«Loj» – le mensonge. En plein jour, à visage découvert, sans sourciller, c’est ainsi qu’il se pratique au Kremlin. L’affaire Skripal lui a donné un nouveau terrain et des occasions de déclinaison aussi inédites qu’embarrassantes.
Le site d'investigation Bellingcat a établi récemment l'identité de l'un des deux empoisonneurs de Salisbury. «Rouslan Bochirov» ne serait autre que le colonel Anatoli Tchepiga, un officier du renseignement militaire russe, qui a servi en Tchétchénie et dans le Donbass, si bien qu'il a même été adoubé «héros de la Fédération de Russie», la plus haute distinction qui soit, par le président Vladimir Poutine en personne.
Or, le même Vladimir Poutine avait déclaré avec nonchalance une semaine plus tôt que les deux hommes accusés par Londres d'avoir empoisonné l'ex-espion et sa fille étaient de «simples citoyens». D'ailleurs, ils n'ont tellement rien à cacher qu'ils n'ont qu'à passer à la télé, avait ajouté Poutine, n'hésitant pas à envoyer ses hommes au pilori médiatique.
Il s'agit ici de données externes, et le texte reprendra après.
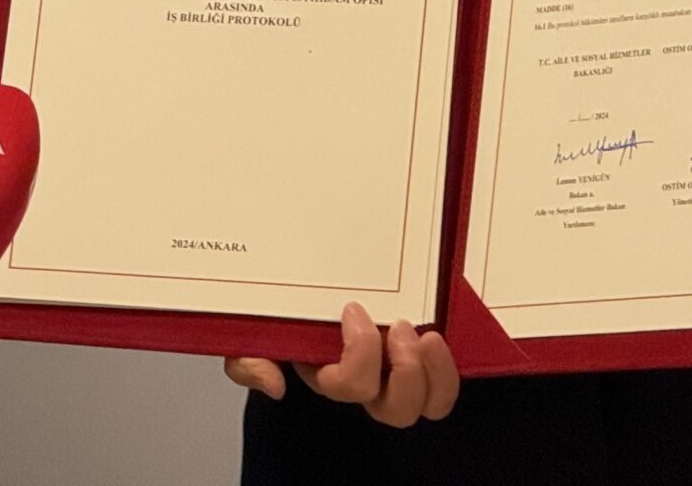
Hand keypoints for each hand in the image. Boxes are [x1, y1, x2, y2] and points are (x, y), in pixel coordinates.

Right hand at [223, 303, 458, 428]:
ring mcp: (397, 373)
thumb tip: (274, 383)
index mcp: (328, 372)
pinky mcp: (421, 360)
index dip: (359, 358)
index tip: (354, 310)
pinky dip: (445, 372)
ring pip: (425, 405)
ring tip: (423, 336)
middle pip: (395, 409)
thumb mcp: (252, 331)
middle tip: (397, 327)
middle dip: (404, 372)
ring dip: (430, 374)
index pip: (347, 386)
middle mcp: (367, 381)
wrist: (308, 282)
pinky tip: (436, 341)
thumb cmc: (285, 309)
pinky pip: (442, 388)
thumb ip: (246, 359)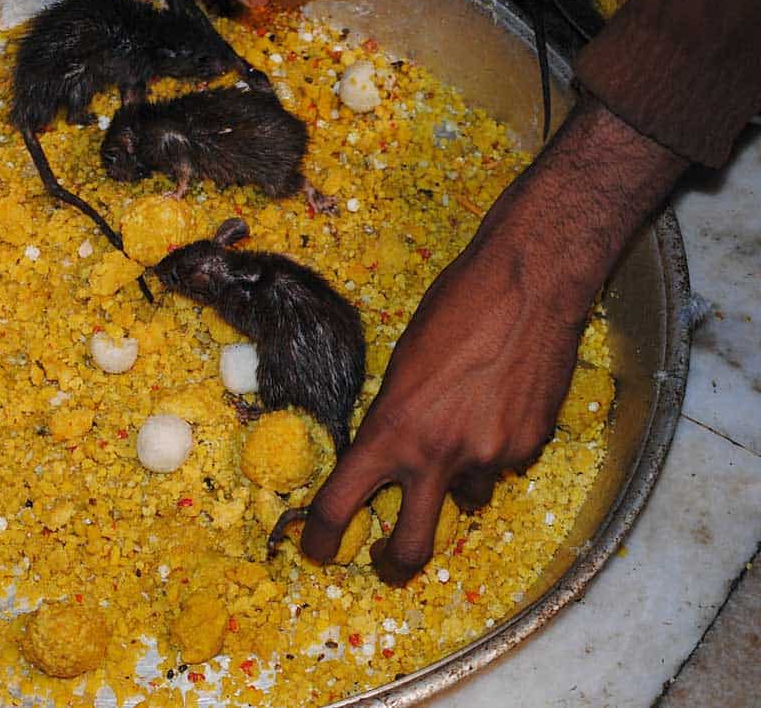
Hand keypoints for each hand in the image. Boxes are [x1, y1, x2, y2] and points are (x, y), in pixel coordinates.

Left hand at [299, 234, 586, 583]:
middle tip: (387, 562)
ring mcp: (488, 456)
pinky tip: (503, 403)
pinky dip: (498, 447)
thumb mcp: (404, 365)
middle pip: (410, 545)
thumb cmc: (456, 309)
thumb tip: (393, 451)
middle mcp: (436, 454)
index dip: (322, 537)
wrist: (529, 286)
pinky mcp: (529, 447)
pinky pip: (505, 464)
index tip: (319, 549)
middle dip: (395, 563)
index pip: (340, 502)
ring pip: (468, 498)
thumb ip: (395, 417)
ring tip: (469, 425)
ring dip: (460, 479)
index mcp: (390, 429)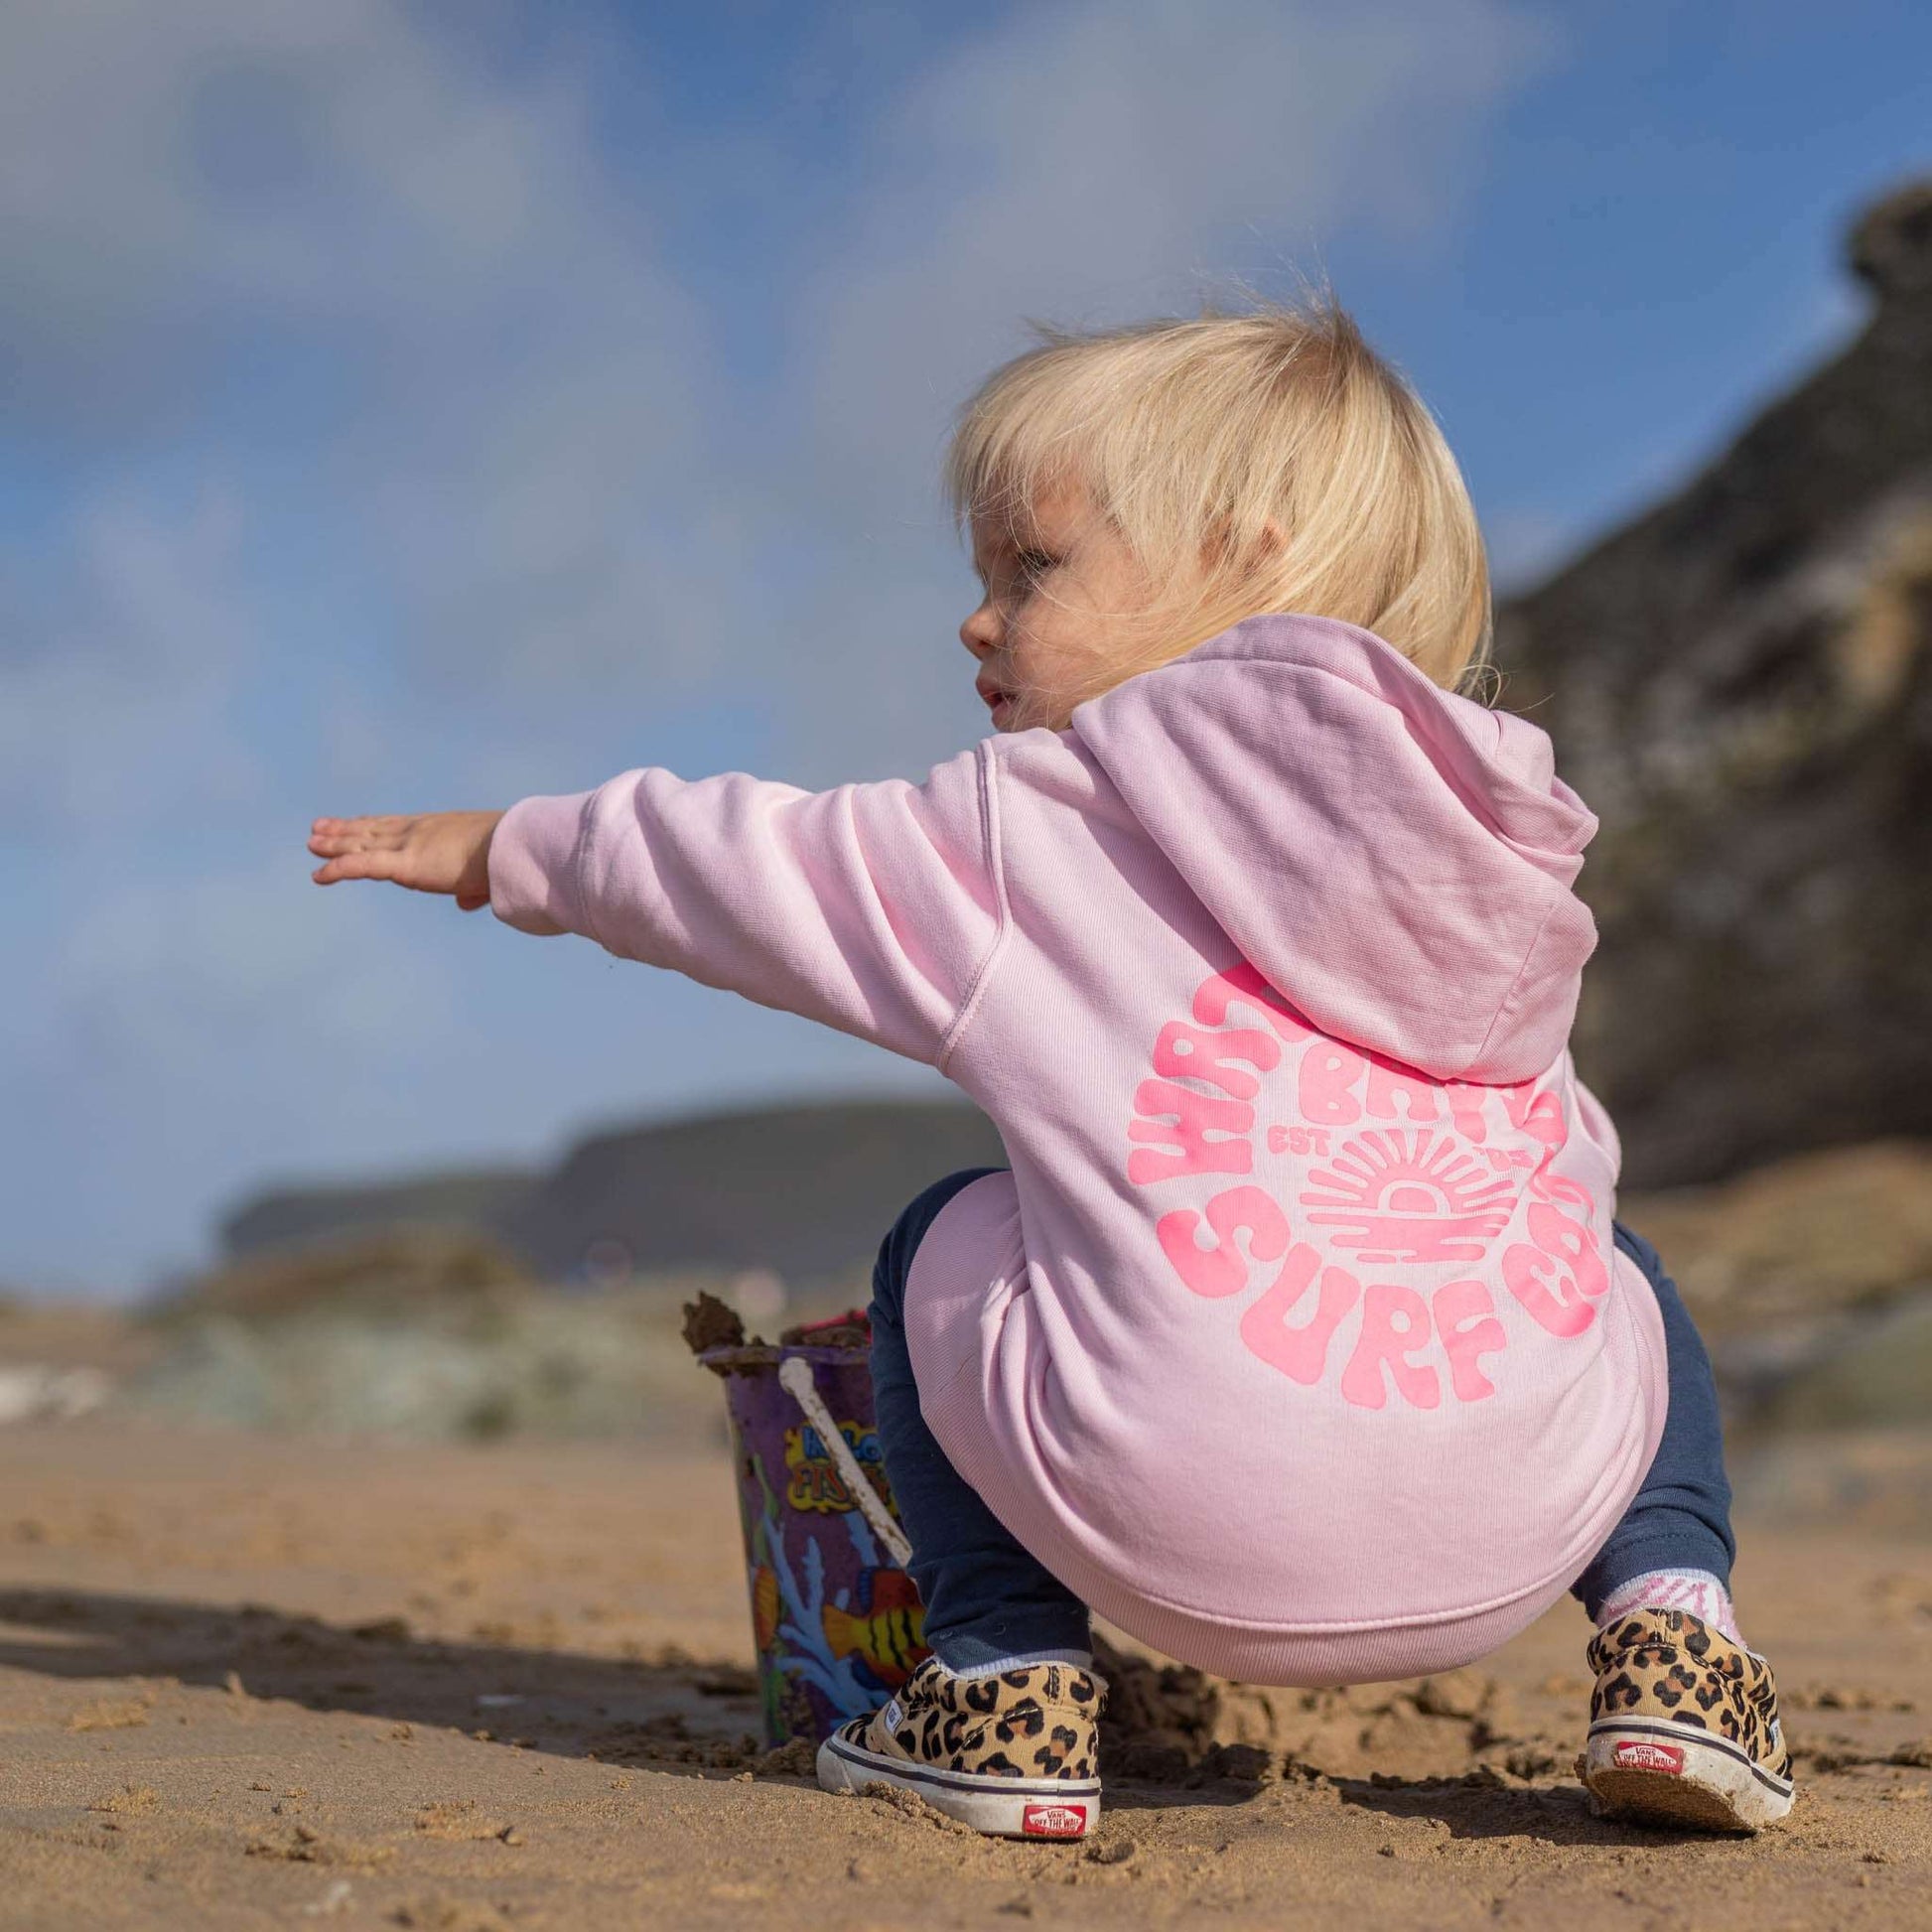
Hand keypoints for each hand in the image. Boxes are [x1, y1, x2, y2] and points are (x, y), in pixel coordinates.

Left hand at [308, 809, 505, 912]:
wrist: (511, 848)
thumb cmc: (508, 857)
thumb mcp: (487, 873)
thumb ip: (473, 889)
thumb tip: (467, 903)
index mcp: (437, 828)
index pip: (396, 824)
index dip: (372, 824)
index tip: (355, 822)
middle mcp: (417, 831)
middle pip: (372, 829)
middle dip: (344, 829)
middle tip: (319, 828)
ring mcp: (408, 844)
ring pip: (361, 844)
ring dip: (334, 844)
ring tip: (311, 843)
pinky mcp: (405, 864)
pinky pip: (362, 866)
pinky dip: (337, 869)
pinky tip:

S'en est suivie la douloureuse interview sur la chaîne RT, durant laquelle deux individus clairement hors-sol ont maladroitement étalé une légende floue sur un séjour touristique de deux amis férus de fitness, dans le but d'admirer la flèche d'une cathédrale, tout en essayant de ne pas succomber à la terrible météo de la campagne anglaise, en partageant la même chambre parce que c'est plus convivial. Deux hommes d'affaires, «amis», en vacances, injustement accusés par Londres. Voilà la seule parade officielle de Moscou face à l'avalanche de détails qui continue de déferler.
Salades
Interrogé vendredi sur le fait que le touriste Rouslan Bochirov a la même tête que l'agent du GRU Anatoli Tchepiga, l'éternellement goguenard porte-parole du Kremlin, Dmitri Peskov, n'a pas perdu ses moyens. «Toutes ces considérations, qui ressemble à qui, etc., vous savez, sur la place Rouge, il y a dix Staline et quinze Lénine, et tous sont extrêmement ressemblants avec l'original», a-t-il tranché, en faisant référence aux sosies des personnages historiques qui pratiquent des prix prohibitifs de selfies avec les vrais touristes dans le centre de Moscou.
Le Kremlin ricane et chine, crie au mensonge et à la désinformation à chaque nouvel élément qui vient nourrir la saga Skripal, et propose comme «version vraie» une histoire sans queue ni tête à laquelle personne ne croit, y compris parmi les chantres de la ligne officielle. Comme le souligne le chroniqueur politique Oleg Kashine, on peut ne pas accorder de foi aux révélations de Bellingcat ou aux arguments de Londres. En revanche, il est impossible de gober les salades des touristes Bochirov et Petrov. Or, désormais, le patriote, le citoyen loyal au pouvoir, en plus de célébrer la grandeur de la Russie et de vénérer son leader, doit aussi adhérer à cet indubitable mensonge.